Turn the text lines from every record below into a single numbered list with blank lines omitted. Leave the pictures out of your answer.

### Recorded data

┌──

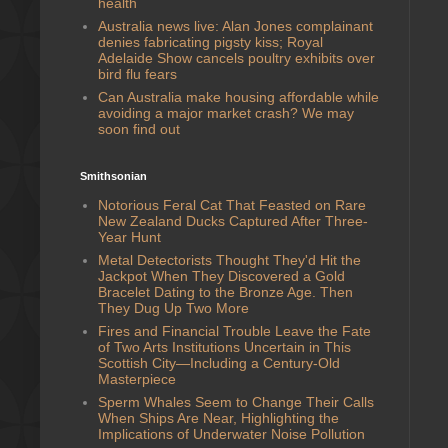
health
Australia news live: Alan Jones complainant
denies fabricating pigsty kiss; Royal
Adelaide Show cancels poultry exhibits over
bird flu fears
Can Australia make housing affordable while
avoiding a major market crash? We may
soon find out
Smithsonian
Notorious Feral Cat That Feasted on Rare
New Zealand Ducks Captured After Three-
Year Hunt
Metal Detectorists Thought They'd Hit the
Jackpot When They Discovered a Gold
Bracelet Dating to the Bronze Age. Then
They Dug Up Two More
Fires and Financial Trouble Leave the Fate
of Two Arts Institutions Uncertain in This
Scottish City—Including a Century-Old
Masterpiece
Sperm Whales Seem to Change Their Calls
When Ships Are Near, Highlighting the
Implications of Underwater Noise Pollution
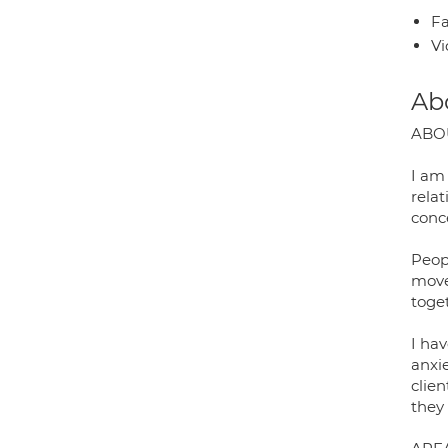
Fa
Vi
Ab
ABO
I am
relat
conc
Peop
move
toge
I ha
anxi
clie
they 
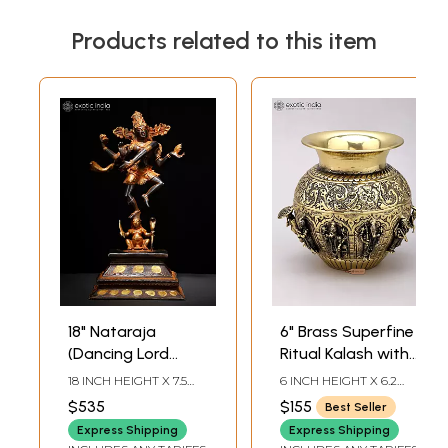
Products related to this item
18" Nataraja
6" Brass Superfine
(Dancing Lord
Ritual Kalash with
Shiva) | Brass
Dashavatara of
18 INCH HEIGHT X 7.5
6 INCH HEIGHT X 6.2
Statue
Lord Vishnu
INCH WIDTH X 5.7 INCH
INCH WIDTH X 6.2 INCH
$535
$155
Best Seller
LENGTH
LENGTH
Express Shipping
Express Shipping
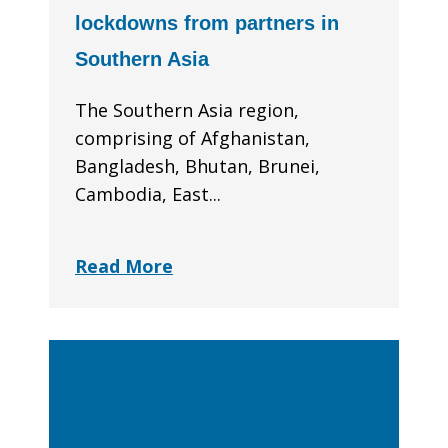
lockdowns from partners in
Southern Asia
The Southern Asia region,
comprising of Afghanistan,
Bangladesh, Bhutan, Brunei,
Cambodia, East...
Read More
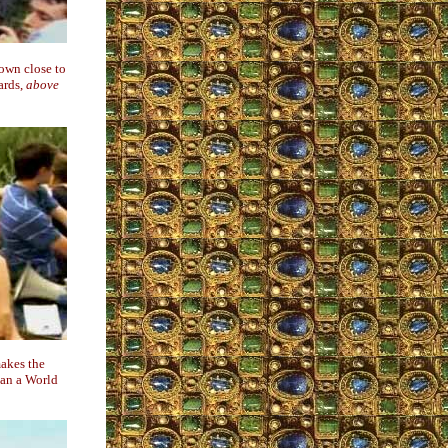
own close to
ards,
above
makes the
han a World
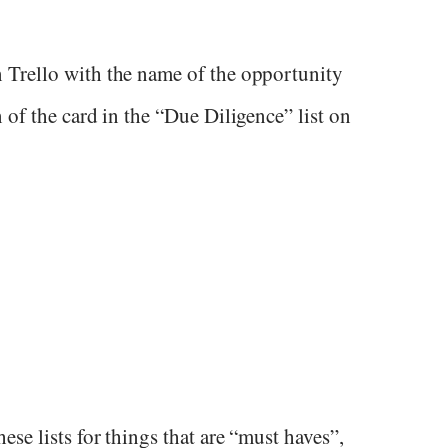
 Trello with the name of the opportunity
 of the card in the “Due Diligence” list on
se lists for things that are “must haves”,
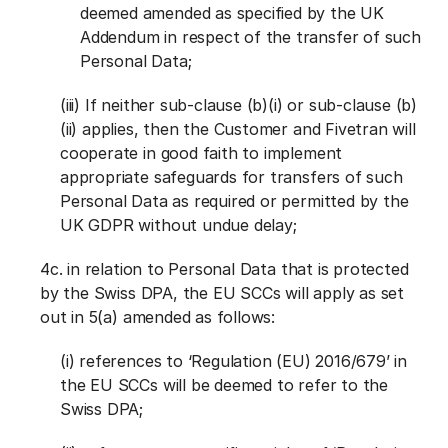
deemed amended as specified by the UK
Addendum in respect of the transfer of such
Personal Data;
(iii) If neither sub-clause (b)(i) or sub-clause (b)
(ii) applies, then the Customer and Fivetran will
cooperate in good faith to implement
appropriate safeguards for transfers of such
Personal Data as required or permitted by the
UK GDPR without undue delay;
4c. in relation to Personal Data that is protected
by the Swiss DPA, the EU SCCs will apply as set
out in 5(a) amended as follows:
(i) references to ‘Regulation (EU) 2016/679’ in
the EU SCCs will be deemed to refer to the
Swiss DPA;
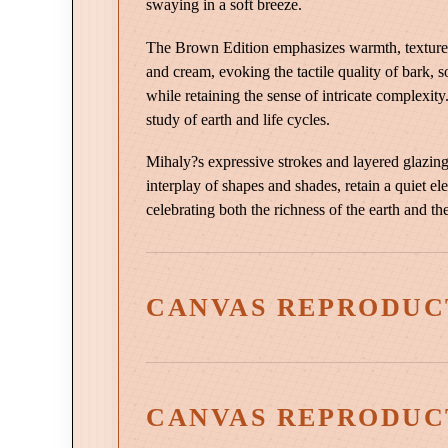
swaying in a soft breeze.
The Brown Edition emphasizes warmth, texture, 
and cream, evoking the tactile quality of bark, s
while retaining the sense of intricate complexit
study of earth and life cycles.
Mihaly?s expressive strokes and layered glazing
interplay of shapes and shades, retain a quiet el
celebrating both the richness of the earth and th
CANVAS REPRODUC
CANVAS REPRODUC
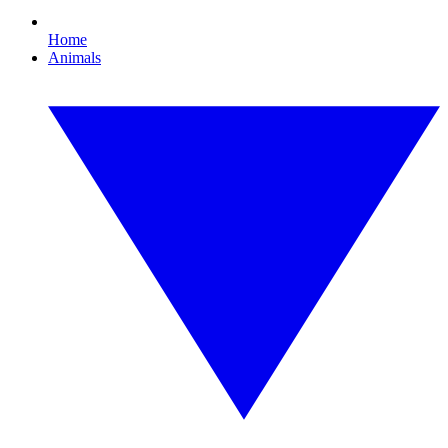
Home
Animals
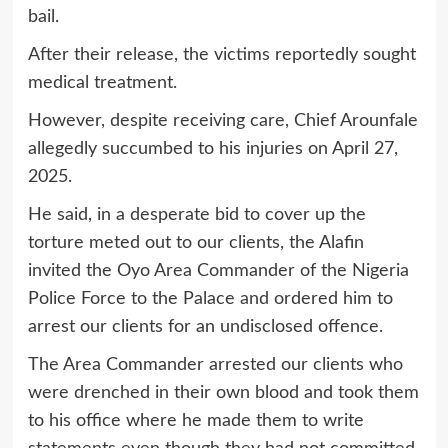
bail.
After their release, the victims reportedly sought
medical treatment.
However, despite receiving care, Chief Arounfale
allegedly succumbed to his injuries on April 27,
2025.
He said, in a desperate bid to cover up the
torture meted out to our clients, the Alafin
invited the Oyo Area Commander of the Nigeria
Police Force to the Palace and ordered him to
arrest our clients for an undisclosed offence.
The Area Commander arrested our clients who
were drenched in their own blood and took them
to his office where he made them to write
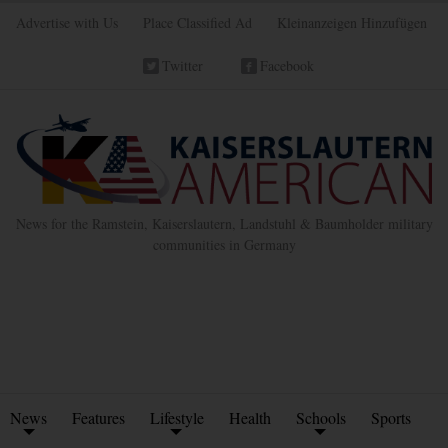
Advertise with Us
Place Classified Ad
Kleinanzeigen Hinzufügen
Twitter
Facebook
News for the Ramstein, Kaiserslautern, Landstuhl & Baumholder military
communities in Germany
News
Features
Lifestyle
Health
Schools
Sports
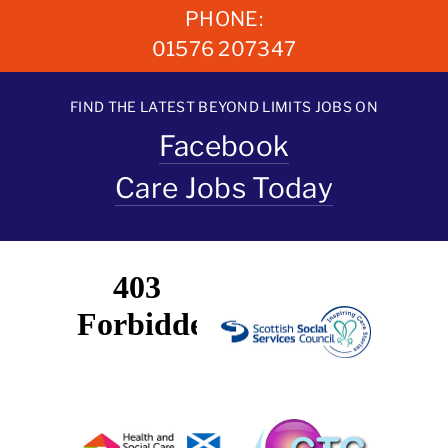
PHONE:
01576 207347
FIND THE LATEST BEYOND LIMITS JOBS ON
Facebook
Care Jobs Today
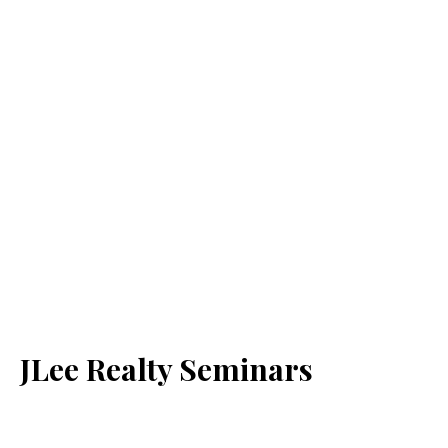
JLee Realty Seminars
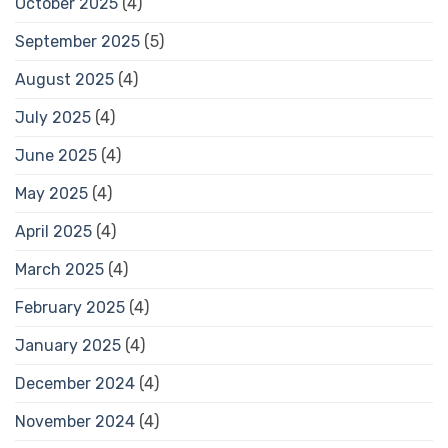
October 2025
(4)
September 2025
(5)
August 2025
(4)
July 2025
(4)
June 2025
(4)
May 2025
(4)
April 2025
(4)
March 2025
(4)
February 2025
(4)
January 2025
(4)
December 2024
(4)
November 2024
(4)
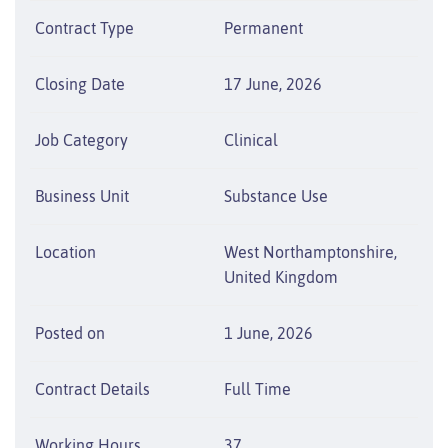
Contract Type
Permanent
Closing Date
17 June, 2026
Job Category
Clinical
Business Unit
Substance Use
Location
West Northamptonshire,
United Kingdom
Posted on
1 June, 2026
Contract Details
Full Time
Working Hours
37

└──

### Answer space
1. health
2. Australia news live: Alan Jones complainant
3. denies fabricating pigsty kiss; Royal
4. Adelaide Show cancels poultry exhibits over
5. bird flu fears
6. Can Australia make housing affordable while
7. avoiding a major market crash? We may
8. soon find out
9. Smithsonian
10. Notorious Feral Cat That Feasted on Rare
11. New Zealand Ducks Captured After Three-
12. Year Hunt
13. Metal Detectorists Thought They'd Hit the
14. Jackpot When They Discovered a Gold
15. Bracelet Dating to the Bronze Age. Then
16. They Dug Up Two More
17. Fires and Financial Trouble Leave the Fate
18. of Two Arts Institutions Uncertain in This
19. Scottish City—Including a Century-Old
20. Masterpiece
21. Sperm Whales Seem to Change Their Calls
22. When Ships Are Near, Highlighting the
23. Implications of Underwater Noise Pollution
24. Fa
25. Vi
26. Ab
27. ABO
28. I am
29. relat
30. conc
31. Peop
32. move
33. toge
34. I ha
35. anxi
36. clie
37. they 
38. Products related to this item
39. 18" Nataraja
40. 6" Brass Superfine
41. (Dancing Lord
42. Ritual Kalash with
43. Shiva) | Brass
44. Dashavatara of
45. 18 INCH HEIGHT X 7.5
46. 6 INCH HEIGHT X 6.2
47. Statue
48. Lord Vishnu
49. INCH WIDTH X 5.7 INCH
50. INCH WIDTH X 6.2 INCH
51. $535
52. $155
53. Best Seller
54. LENGTH
55. LENGTH
56. Express Shipping
57. Express Shipping
58. lockdowns from partners in
59. Southern Asia
60. The Southern Asia region,
61. comprising of Afghanistan,
62. Bangladesh, Bhutan, Brunei,
63. Cambodia, East...
64. Read More
65. own close to
66. ards,
67. above
68. makes the
69. han a World
70.  Trello with the name of the opportunity
71.  of the card in the “Due Diligence” list on
72. se lists for things that are “must haves”,
73. deemed amended as specified by the UK
74. Addendum in respect of the transfer of such
75. Personal Data;
76. (iii) If neither sub-clause (b)(i) or sub-clause (b)
77. (ii) applies, then the Customer and Fivetran will
78. cooperate in good faith to implement
79. appropriate safeguards for transfers of such
80. Personal Data as required or permitted by the
81. UK GDPR without undue delay;
82. 4c. in relation to Personal Data that is protected
83. by the Swiss DPA, the EU SCCs will apply as set
84. out in 5(a) amended as follows:
85. (i) references to ‘Regulation (EU) 2016/679’ in
86. the EU SCCs will be deemed to refer to the
87. Swiss DPA;
88. swaying in a soft breeze.
89. The Brown Edition emphasizes warmth, texture, 
90. and cream, evoking the tactile quality of bark, s
91. while retaining the sense of intricate complexit
92. study of earth and life cycles.
93. Mihaly?s expressive strokes and layered glazing
94. interplay of shapes and shades, retain a quiet el
95. celebrating both the richness of the earth and th
96. CANVAS REPRODUC
97. CANVAS REPRODUC
98. Home
99. Animals
100. bail.
101. After their release, the victims reportedly sought
102. medical treatment.
103. However, despite receiving care, Chief Arounfale
104. allegedly succumbed to his injuries on April 27,
105. 2025.
106. He said, in a desperate bid to cover up the
107. torture meted out to our clients, the Alafin
108. invited the Oyo Area Commander of the Nigeria
109. Police Force to the Palace and ordered him to
110. arrest our clients for an undisclosed offence.
111. The Area Commander arrested our clients who
112. were drenched in their own blood and took them
113. to his office where he made them to write
114. Advertise with Us
115. Place Classified Ad
116. Kleinanzeigen Hinzufügen
117. Twitter
118. Facebook
119. News for the Ramstein, Kaiserslautern, Landstuhl & Baumholder military
120. communities in Germany
121. News
122. Features
123. Lifestyle
124. Health
125. Schools
126. Sports
127. PHONE:
128. 01576 207347
129. FIND THE LATEST BEYOND LIMITS JOBS ON
130. Facebook
131. Care Jobs Today
132. JLee Realty Seminars
133. October 2025
134. (4)
135. September 2025
136. (5)
137. August 2025
138. (4)
139. July 2025
140. (4)
141. June 2025
142. (4)
143. May 2025
144. (4)
145. April 2025
146. (4)
147. March 2025
148. (4)
149. February 2025
150. (4)
151. January 2025
152. (4)
153. December 2024
154. (4)
155. November 2024
156. (4)
157. Contract Type
158. Permanent
159. Closing Date
160. 17 June, 2026
161. Job Category
162. Clinical
163. Business Unit
164. Substance Use
165. Location
166. West Northamptonshire,
167. United Kingdom
168. Posted on
169. 1 June, 2026
170. Contract Details
171. Full Time
172. Working Hours
173. 37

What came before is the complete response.